In RA treatment, LV (at a dose of 2.5–5 mg/once a week) also proved to be effective in controlling MTX toxicity without compromising MTX efficacy at MTX dosages 15 mg and $>$15 mg, respectively [6]. In the same study, 1–2 mg of folic acid (daily after MTX) demonstrated almost equal results as for LV. For cost-effective reasons, folic acid is nowadays the preferred choice to manage MTX toxicity. Although initially 1 mg daily dosages of FA were commonly used to manage MTX toxicity in RA treatment, during the past 2 decades variable and increasingly higher dosages of FA (up to 30 mg weekly [7]) have employed in clinical practice. In some cases, these changes were indicated because of social health care reimbursements reason, whereby (e.g., in the Netherlands) 1 mg FA tablets for daily use were not reimbursed but 5 mg FA for once weekly use were. Remarkably, this change in policy was not backed up with a proper clinical trial comparing the 2 dosages for MTX efficacy, MTX toxicity and possible long term (adverse) effects.

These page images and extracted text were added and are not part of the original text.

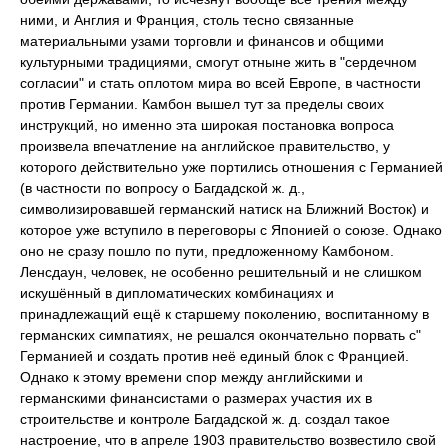
ними, и Англия и Франция, столь тесно связанные
материальными узами торговли и финансов и общими
культурными традициями, смогут отныне жить в "сердечном
согласии" и стать оплотом мира во всей Европе, в частности
против Германии. Камбон вышел тут за пределы своих
инструкций, но именно эта широкая постановка вопроса
произвела впечатление на английское правительство, у
которого действительно уже портились отношения с Германией
(в частности по вопросу о Багдадской ж. д.,
символизировавшей германский натиск на Ближний Восток) и
которое уже вступило в переговоры с Японией о союзе. Однако
оно не сразу пошло по пути, предложенному Камбоном.
Ленсдаун, человек, не особенно решительный и не слишком
искушённый в дипломатических комбинациях и
принадлежащий ещё к старшему поколению, воспитанному в
германских симпатиях, не решался окончательно порвать с"
Германией и создать против неё единый блок с Францией.
Однако к этому времени спор между английскими и
германскими финансистами о размерах участия их в
строительстве и контроле Багдадской ж. д. создал такое
настроение, что в апреле 1903 правительство возвестило свой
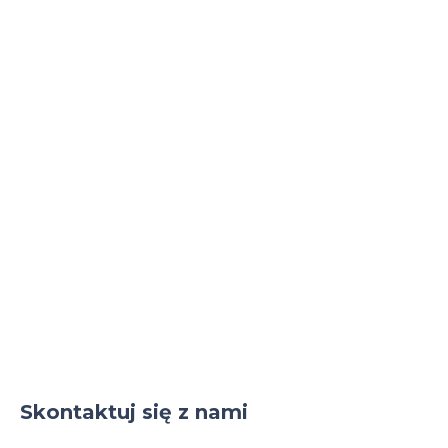
Skontaktuj się z nami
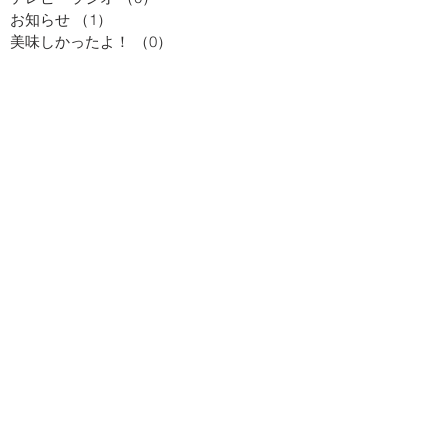
お知らせ
（1）
1件の記事
美味しかったよ！
（0）
0件の記事
お知らせ
（0）
0件の記事
お勉強
（0）
0件の記事
テレビ・ラジオ
（0）
0件の記事
季節のお便り
（0）
0件の記事
試験・大会
（0）
0件の記事
社内行事
（0）
0件の記事
着付け
（0）
0件の記事
日々のつれづれ
（0）
0件の記事
美味しかったよ！
（0）
0件の記事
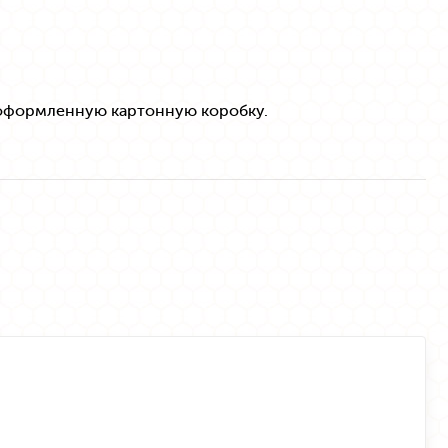
 оформленную картонную коробку.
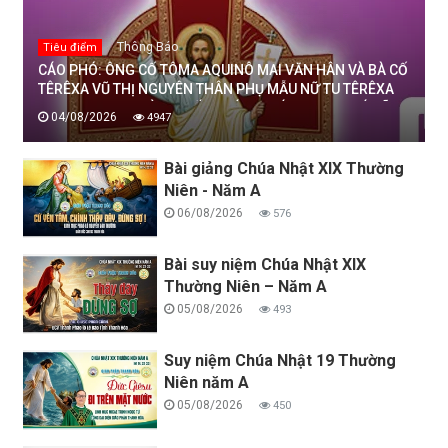
Thông Báo
Tiêu điểm
CÁO PHÓ: ÔNG CỐ TÔMA AQUINÔ MAI VĂN HÂN VÀ BÀ CỐ
TÊRÊXA VŨ THỊ NGUYÊN THÂN PHỤ MẪU NỮ TU TÊRÊXA
MAI THỊ THỊNH, DÒNG MẾN THÁNH GIÁ THANH HOÁ ĐÃ
04/08/2026
4947
AN NGHỈ TRONG CHÚA, NGÀY 04/08/2026
Bài giảng Chúa Nhật XIX Thường
Niên - Năm A
06/08/2026
576
Bài suy niệm Chúa Nhật XIX
Thường Niên – Năm A
05/08/2026
493
Suy niệm Chúa Nhật 19 Thường
Niên năm A
05/08/2026
450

A systematic review by Liu et al. [8] reported that folic acid supplementation dosages of 10 mg/week and dosages of $>$25 mg/week were equally effective in reducing MTX toxicity and sustaining MTX efficacy in RA patients. Notwithstanding this fact, the wide variation of folic acid supplementation dosages and scheduling calls for reflection as one hallmark folate nutritional study has provide compelling evidence that humans can only metabolize 1 mg of folic acid/day because of the very low DHFR activity in the liver [9]. Thus, administering dosages of $>$1 mg folic acid/day will result in an increase of unmetabolized folic acid (UMFA) in the circulation. This was clearly shown in elderly persons who were administered 5 mg folic acid daily for 3 weeks after which UMFA reached plasma levels of 15–209 nmol/L [10]. Similarly, in a clinical RA setting, patients on low dose MTX therapy with either weekly 10 or 30 mg folic acid supplementation, serum UMFA levels were also markedly increased (up to 300 nmol/L) after 24 weeks of therapy [7]. It is well recognized that long-term circulating UMFA may impose a diversity of (adverse) effects, e.g., impairing uptake of circulating 5-methyltetrahydrofolate in vascular endothelial cells, impairing NK cell function, impairing neurodevelopment, increasing the risk of gestational hypertension, providing a growth advantage for premalignant cells, and epigenetic effects [11, 12, 13]. A recent prospective cohort study of $>$10,000 subjects also revealed an age-dependent relationship between UMFA serum levels and an increased risk of mortality [14].

Altogether, these observations call for awareness of potential adverse effects associated with prolonged folic acid over-supplementation at daily dosages exceeding 1 mg/day in MTX treatment protocols for RA, even though MTX efficacy and toxicity may not be compromised. This notion also relates to complementary folic acid intake via folate food fortification programs and or multi-vitamin preparations. Like for cancer patients, there is accumulating evidence of a large interpatient variability of blood cell accumulation of MTX-PGs of RA patients who all received a standard dose of 15–25 mg MTX [15]. This would argue not only for personalizing MTX therapy, but also folic acid supplementation. To this end, emerging therapeutic drug monitoring of folates/UMFA levels in plasma and MTX-PG and folate levels in blood cells of RA patients during the course of treatment could further guide optimal MTX therapies, reduction of MTX toxicities and avoidance of adverse effects initiated by folic acid over-supplementation. Notwithstanding decades of successful clinical use of MTX in cancer and RA treatment, deciphering the complexity of regulation of folate metabolism and MTX cellular pharmacology in cancer cells and immune cells may further assist in fine-tuning current MTX treatment protocols and designing novel MTX/antifolate-based protocols. Targeting mitochondrial folate metabolism [16] deserves future exploration as therapeutic option.